Увидав недоумевающую физиономию эскудейро, дон Антонио рассмеялся; он знал, что тот недолюбливает индейца, но в этот день ему захотелось помирить Пери со всеми.

— Подойди сюда, мой старый Айрес, ты прослужил мне тридцать лет. Ты сама верность и, конечно, будешь рад пожать руку преданному другу нашей семьи.

Айрес Гомес не только обомлел, он, можно сказать, оцепенел. Мог ли он ослушаться дона Антонио де Мариса, который так дружески с ним говорит? Но как пожать руку, которая только что его оскорбила?

Если бы он успел уже объявить, что уходит, он был бы свободен от всех обязательств.
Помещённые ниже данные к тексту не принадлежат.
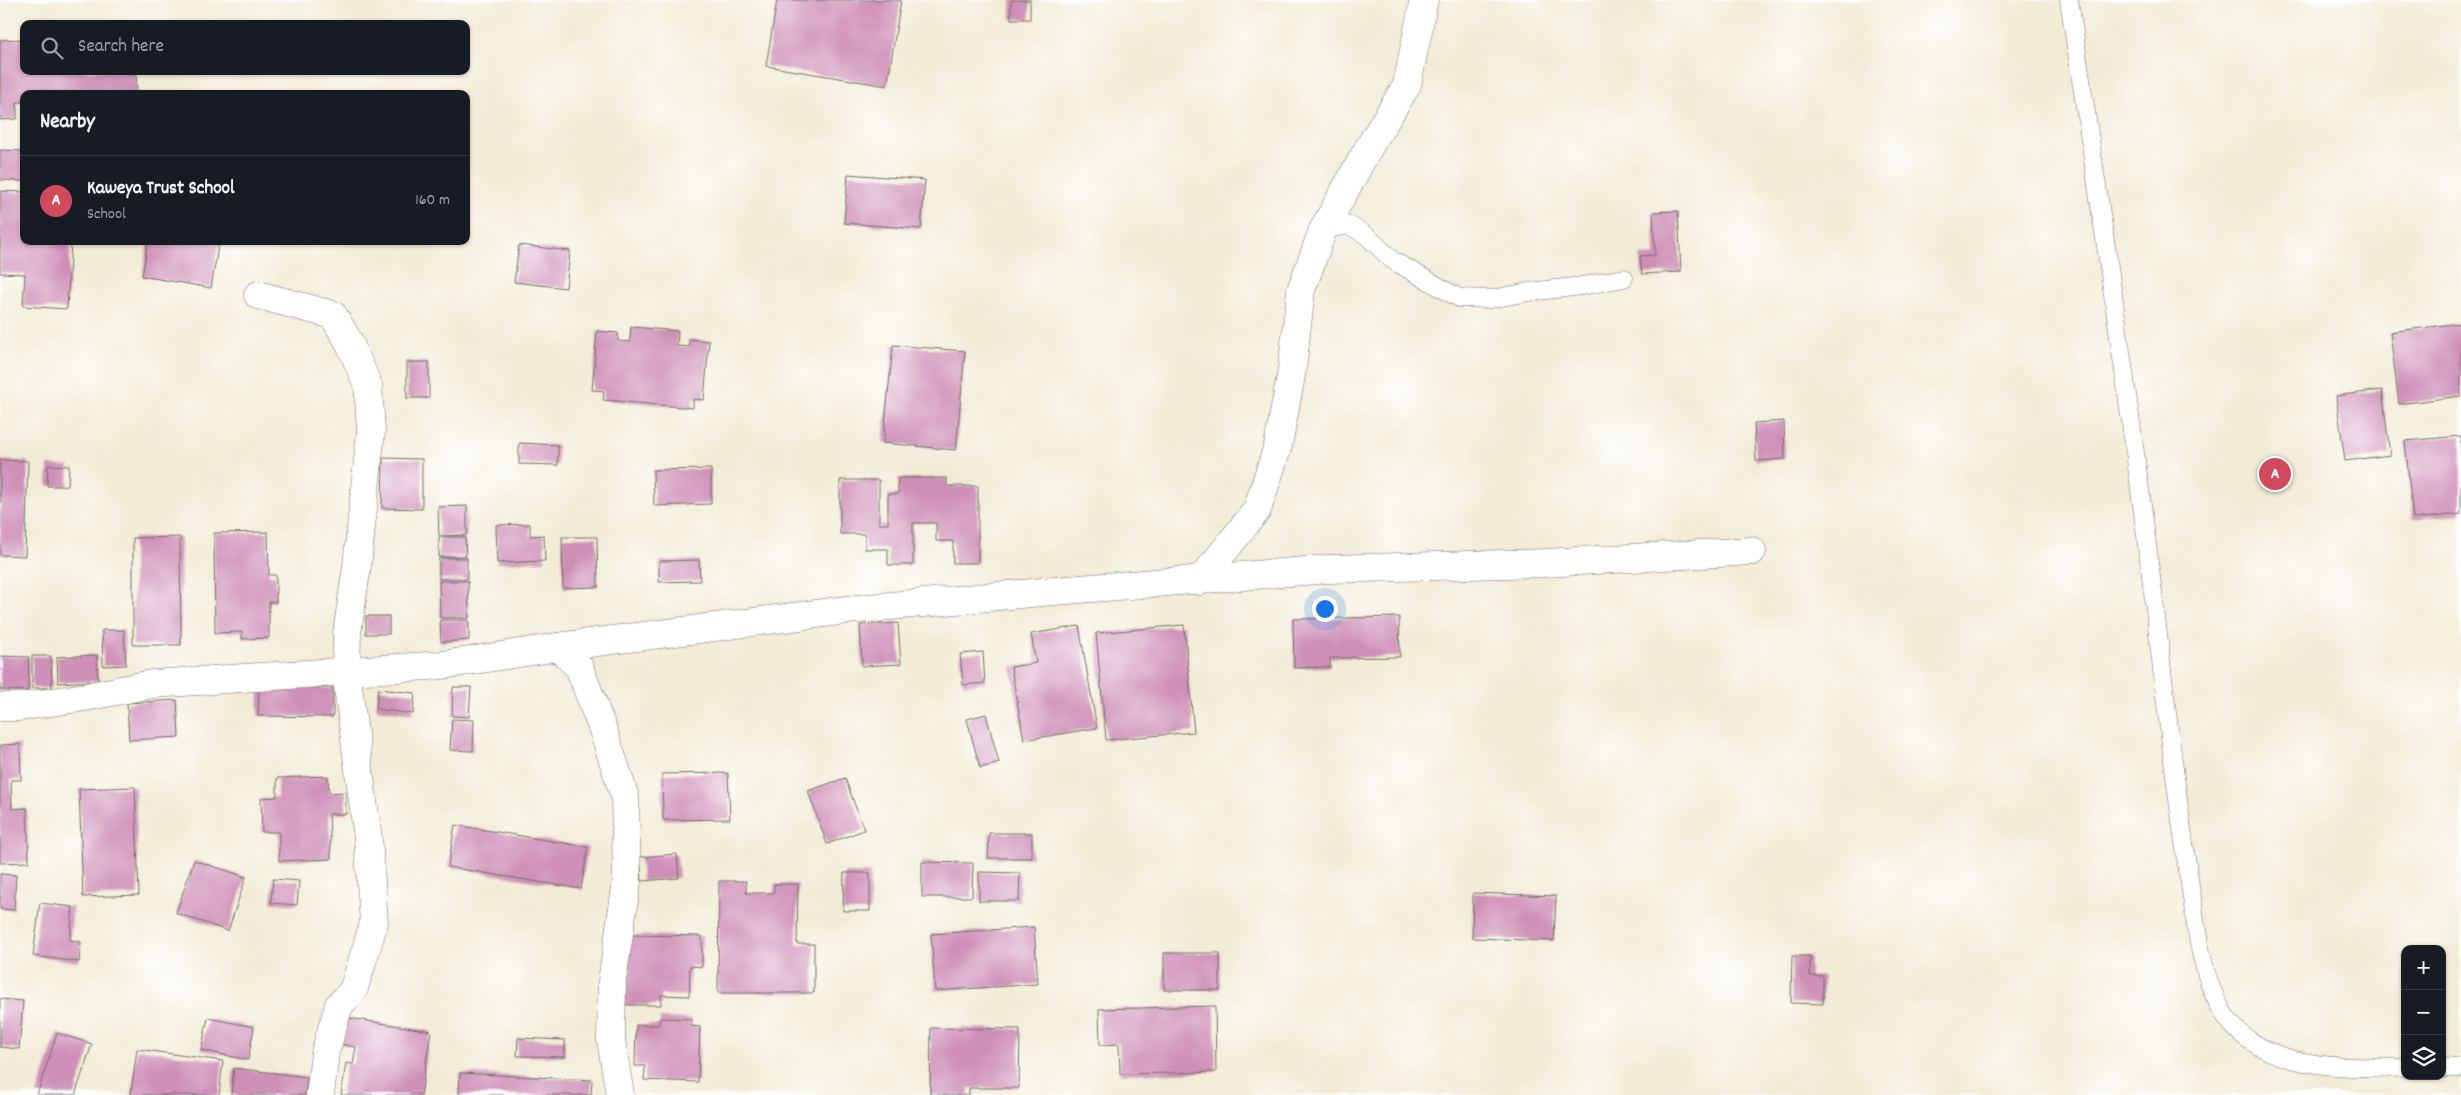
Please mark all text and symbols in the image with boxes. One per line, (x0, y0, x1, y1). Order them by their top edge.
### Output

Но приказание дона Антонио застало его врасплох: поступить по-своему он не решался.

— Ну что же ты, Айрес?

Эскудейро протянул похолодевшую руку; индеец пожал ее и улыбнулся.

— Ты друг, и Пери больше тебя не будет привязывать.

После этих слов присутствующие догадались о том, что произошло, и не могли удержаться от смеха.

— Дикарь проклятый! — сквозь зубы пробурчал эскудейро. — Вечно ты что-нибудь выкинешь.

Удар колокола позвал всех на ужин.

XI. ПРОДЕЛКА СЕСИЛИИ

Вечером того же воскресенья, столь богатого событиями, Сесилия и Изабелл, обнявшись, вышли из сада.

Обе были в белом; обе — очень хороши собой, но каждая — по-своему. Сесилия была воплощенная нежность, Изабелл — страсть. Голубые глаза лукаво смеялись, черные — горели огнем.

Улыбка Сесилии была похожа на капельку душистого меда, проступившего на ее тонко очерченных губах. Улыбка Изабелл походила на слетающий с уст поцелуй.